No Centro de Formação de Soldados da Polícia Militar de São Paulo, em Pirituba, no mês passado, o tenente Fabio Nakaharada pediu a quatro de seus alunos para demonstrarem uma abordagem. Saiu tudo perfeito. “Daqui eles saem sabendo a coisa certa, a lei e os direitos humanos”, disse, mostrando o currículo que inclui essa disciplina. Pergunto a Castro, um dos rapazes que faz a demonstração, que tipo de reação o faria dar um tapa na cara do cidadão abordado. Nakaharada tomou a dianteira, e respondeu no lugar do outro: “O tapa não existe em lugar nenhum do procedimento. O que existe é o escalonamento do uso da força, do mínimo para máximo, começando com a verbalização e indo até o uso da arma em caso de absoluta necessidade. Agora, se um dia um PM dá um tapa, é por sua conta e risco. A orientação do centro é não aceitar provocações. Mas a polícia de São Paulo tem 95 mil homens na ativa e pode acontecer de algum mau profissional desvirtuar o trabalho dos bons”.
Se passassem duas tardes na favela do Acari, um aglomerado plano de 50 mil cariocas onde o tráfico é forte e bandidos não se preocupam em se esconder, o tenente Nakaharada e os coronéis Dias e Fialho talvez admitissem que os excessos não são tão raros e pontuais. “Já invadiram a minha casa e furtaram eletrodomésticos”, acusa o líder comunitário Vanderley da Cunha, alvo de inúmeras abordagens desrespeitosas. “Eles não têm nenhum respeito pelas pessoas”, reclama Carlos Alberto Mendes da Silva, presidente de Associação dos Moradores. Ambos contam que grupos de policiais se postam, com freqüência, na avenida que separa a favela das estações Coelho Neto e Acari, do metrô carioca.
O objetivo é achacar consumidores de drogas.
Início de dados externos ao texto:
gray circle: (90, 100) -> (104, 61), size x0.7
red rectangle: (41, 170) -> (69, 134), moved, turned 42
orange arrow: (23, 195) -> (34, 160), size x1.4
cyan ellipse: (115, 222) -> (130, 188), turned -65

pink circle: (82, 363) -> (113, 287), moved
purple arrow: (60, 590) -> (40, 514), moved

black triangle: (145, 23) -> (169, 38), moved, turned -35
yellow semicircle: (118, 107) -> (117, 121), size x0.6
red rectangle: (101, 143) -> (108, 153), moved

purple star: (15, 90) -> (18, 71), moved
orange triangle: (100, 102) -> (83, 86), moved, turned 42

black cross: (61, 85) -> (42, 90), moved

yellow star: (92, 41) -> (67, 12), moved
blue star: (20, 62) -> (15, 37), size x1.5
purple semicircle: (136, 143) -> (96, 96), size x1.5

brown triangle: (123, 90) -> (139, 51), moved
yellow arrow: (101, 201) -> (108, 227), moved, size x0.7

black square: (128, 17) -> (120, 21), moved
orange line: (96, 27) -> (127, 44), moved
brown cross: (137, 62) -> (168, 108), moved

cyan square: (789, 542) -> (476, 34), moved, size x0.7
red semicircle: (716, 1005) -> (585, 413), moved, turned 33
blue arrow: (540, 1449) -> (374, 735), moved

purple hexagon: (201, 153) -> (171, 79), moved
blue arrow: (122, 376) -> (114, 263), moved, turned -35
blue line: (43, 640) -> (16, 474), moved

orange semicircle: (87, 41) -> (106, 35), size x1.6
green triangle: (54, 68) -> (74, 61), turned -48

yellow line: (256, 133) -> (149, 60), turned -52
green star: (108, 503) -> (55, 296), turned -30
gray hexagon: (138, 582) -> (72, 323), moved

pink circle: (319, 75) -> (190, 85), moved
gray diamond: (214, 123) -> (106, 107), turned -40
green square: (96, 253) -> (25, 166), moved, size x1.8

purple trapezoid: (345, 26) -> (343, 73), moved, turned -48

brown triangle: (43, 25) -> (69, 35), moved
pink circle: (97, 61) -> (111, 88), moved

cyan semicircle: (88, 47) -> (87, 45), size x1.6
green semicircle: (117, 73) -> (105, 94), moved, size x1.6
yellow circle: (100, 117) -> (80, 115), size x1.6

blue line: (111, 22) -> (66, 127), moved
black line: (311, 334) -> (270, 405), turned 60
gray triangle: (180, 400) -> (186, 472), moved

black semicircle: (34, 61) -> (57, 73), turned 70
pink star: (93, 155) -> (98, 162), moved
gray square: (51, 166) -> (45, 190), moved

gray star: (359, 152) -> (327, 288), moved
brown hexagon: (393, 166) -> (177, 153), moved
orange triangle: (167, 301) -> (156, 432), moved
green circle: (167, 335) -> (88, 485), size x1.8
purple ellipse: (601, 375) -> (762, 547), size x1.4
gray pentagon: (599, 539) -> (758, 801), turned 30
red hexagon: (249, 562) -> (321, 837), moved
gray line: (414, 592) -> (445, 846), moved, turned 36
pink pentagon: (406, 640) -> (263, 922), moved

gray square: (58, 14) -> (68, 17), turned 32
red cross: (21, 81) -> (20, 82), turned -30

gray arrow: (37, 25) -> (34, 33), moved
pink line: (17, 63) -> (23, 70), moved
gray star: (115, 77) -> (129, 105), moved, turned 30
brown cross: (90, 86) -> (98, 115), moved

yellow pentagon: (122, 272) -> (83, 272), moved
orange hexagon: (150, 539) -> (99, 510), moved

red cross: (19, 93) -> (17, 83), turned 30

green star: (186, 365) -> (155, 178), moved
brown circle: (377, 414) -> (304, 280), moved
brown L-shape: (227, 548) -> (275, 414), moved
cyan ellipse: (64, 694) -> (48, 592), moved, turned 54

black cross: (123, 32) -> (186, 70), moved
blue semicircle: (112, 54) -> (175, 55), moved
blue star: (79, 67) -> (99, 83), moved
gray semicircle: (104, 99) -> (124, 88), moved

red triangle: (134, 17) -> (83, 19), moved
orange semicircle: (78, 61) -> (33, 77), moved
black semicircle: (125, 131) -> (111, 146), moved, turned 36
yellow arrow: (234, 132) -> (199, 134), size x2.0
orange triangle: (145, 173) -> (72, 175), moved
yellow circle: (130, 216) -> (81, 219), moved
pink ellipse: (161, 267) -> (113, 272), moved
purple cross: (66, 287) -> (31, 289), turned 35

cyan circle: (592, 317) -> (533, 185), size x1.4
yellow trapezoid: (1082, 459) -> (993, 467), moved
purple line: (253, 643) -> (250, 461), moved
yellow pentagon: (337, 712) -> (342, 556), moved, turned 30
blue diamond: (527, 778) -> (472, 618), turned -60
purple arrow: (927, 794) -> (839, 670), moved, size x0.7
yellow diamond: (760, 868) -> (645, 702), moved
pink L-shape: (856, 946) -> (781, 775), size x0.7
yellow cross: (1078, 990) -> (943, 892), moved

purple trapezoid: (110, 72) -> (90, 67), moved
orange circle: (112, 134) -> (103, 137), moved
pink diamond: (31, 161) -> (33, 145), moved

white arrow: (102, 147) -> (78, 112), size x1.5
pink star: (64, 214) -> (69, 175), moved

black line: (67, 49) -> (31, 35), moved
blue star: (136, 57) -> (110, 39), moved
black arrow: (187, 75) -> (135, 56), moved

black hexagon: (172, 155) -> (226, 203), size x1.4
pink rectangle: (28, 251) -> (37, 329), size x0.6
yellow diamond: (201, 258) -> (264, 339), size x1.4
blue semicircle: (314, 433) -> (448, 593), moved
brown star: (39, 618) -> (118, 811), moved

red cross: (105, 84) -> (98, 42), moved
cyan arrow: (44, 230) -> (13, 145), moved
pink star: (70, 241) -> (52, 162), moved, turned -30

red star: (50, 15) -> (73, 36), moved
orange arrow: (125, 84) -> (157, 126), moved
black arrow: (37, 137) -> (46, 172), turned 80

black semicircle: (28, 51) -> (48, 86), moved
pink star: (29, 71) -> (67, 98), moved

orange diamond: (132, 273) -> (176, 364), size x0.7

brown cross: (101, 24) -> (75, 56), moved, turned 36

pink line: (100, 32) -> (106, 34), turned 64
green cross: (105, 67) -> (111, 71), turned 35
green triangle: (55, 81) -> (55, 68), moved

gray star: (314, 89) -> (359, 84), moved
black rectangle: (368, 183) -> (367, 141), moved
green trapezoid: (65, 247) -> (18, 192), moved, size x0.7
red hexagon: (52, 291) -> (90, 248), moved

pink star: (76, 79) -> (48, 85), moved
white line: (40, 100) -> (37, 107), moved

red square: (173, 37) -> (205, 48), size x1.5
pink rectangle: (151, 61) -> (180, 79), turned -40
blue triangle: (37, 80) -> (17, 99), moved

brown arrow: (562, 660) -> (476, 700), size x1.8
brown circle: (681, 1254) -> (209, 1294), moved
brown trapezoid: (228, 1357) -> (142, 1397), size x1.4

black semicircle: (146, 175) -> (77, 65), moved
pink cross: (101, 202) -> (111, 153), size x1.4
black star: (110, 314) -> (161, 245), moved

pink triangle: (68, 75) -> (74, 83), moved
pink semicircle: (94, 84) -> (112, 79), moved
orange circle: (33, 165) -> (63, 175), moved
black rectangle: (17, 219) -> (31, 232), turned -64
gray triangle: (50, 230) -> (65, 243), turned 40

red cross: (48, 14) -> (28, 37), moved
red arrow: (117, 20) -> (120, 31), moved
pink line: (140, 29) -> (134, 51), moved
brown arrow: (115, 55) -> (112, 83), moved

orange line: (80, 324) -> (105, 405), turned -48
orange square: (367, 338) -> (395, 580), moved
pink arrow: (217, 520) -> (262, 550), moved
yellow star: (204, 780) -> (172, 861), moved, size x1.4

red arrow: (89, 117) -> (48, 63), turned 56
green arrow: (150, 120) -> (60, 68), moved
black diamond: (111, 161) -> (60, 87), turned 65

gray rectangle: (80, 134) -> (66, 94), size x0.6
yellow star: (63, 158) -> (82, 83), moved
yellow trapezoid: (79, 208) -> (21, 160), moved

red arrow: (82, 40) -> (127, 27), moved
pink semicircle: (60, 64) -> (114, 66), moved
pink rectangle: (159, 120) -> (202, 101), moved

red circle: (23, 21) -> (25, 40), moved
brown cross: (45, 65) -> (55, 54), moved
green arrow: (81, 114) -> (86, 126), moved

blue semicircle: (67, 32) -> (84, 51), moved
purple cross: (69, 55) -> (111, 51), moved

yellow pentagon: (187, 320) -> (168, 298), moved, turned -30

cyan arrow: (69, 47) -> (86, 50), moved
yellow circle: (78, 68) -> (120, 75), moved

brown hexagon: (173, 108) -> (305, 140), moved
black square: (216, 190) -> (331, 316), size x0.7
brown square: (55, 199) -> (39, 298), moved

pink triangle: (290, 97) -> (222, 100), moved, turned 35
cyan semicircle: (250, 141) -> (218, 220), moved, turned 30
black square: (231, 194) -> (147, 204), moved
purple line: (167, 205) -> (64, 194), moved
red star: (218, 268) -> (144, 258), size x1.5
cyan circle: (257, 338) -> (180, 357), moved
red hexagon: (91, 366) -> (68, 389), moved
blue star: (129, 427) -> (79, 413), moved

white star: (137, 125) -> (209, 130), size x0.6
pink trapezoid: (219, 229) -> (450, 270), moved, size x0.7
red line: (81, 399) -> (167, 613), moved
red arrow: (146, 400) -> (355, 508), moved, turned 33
Como esses não trazem tarja na testa, sobra para os moradores, indiscriminadamente. Silva contou que já viu amigos levarem tapas de policiais. “Preferi ficar calado”, diz. Um desses amigos é Carlos Henrique Marques, também da diretoria da Associação. Na tarde de 11 de setembro de 2002, ele dava aula na escolinha de futebol do centro cultural de Acari. PMs entraram na favela atirando. Marques não tinha nada a ver com a confusão, mas levou pontapés e três tapas na cara. Reclamou com o tenente que comandava a operação e deu parte na corregedoria. Quatro meses depois, o chamaram para depor, às 18 horas, no batalhão em que os agressores serviam. Foi recebido pelo que mais lhe bateu. “Eu desisti”, diz. “Achei melhor ficar vivo”.
Numa sexta-feira do mês passado, início da noite, quatro PMs fardados, mas sem os nomes à vista, paravam aleatoriamente pedestres na rampa de subida para o metrô Acari, ao lado da avenida Automóvel Clube. Estavam como que à toa, sem carro à vista e sem formalidade na postura. Em meia hora, interceptaram cinco rapazes. Falavam baixo, e mandavam os jovens levantar a camisa, numa revista discreta e completamente irregular, se confrontada com o manual em vigor. Parecia mais um achaque do que uma revista. Informado da cena pelo telefone, o tenente-coronel Rogério Seabra Martins, relações-públicas da corporação, agradeceu. Vinte minutos depois, deu o retorno: um tenente confirmou no local a estranha abordagem, e ordenou que os quatro policiais saíssem da estação. “Eles eram do policiamento em transportes e ônibus urbanos, e não deveriam estar ali”, disse Seabra. “Abrimos um procedimento para apurar.”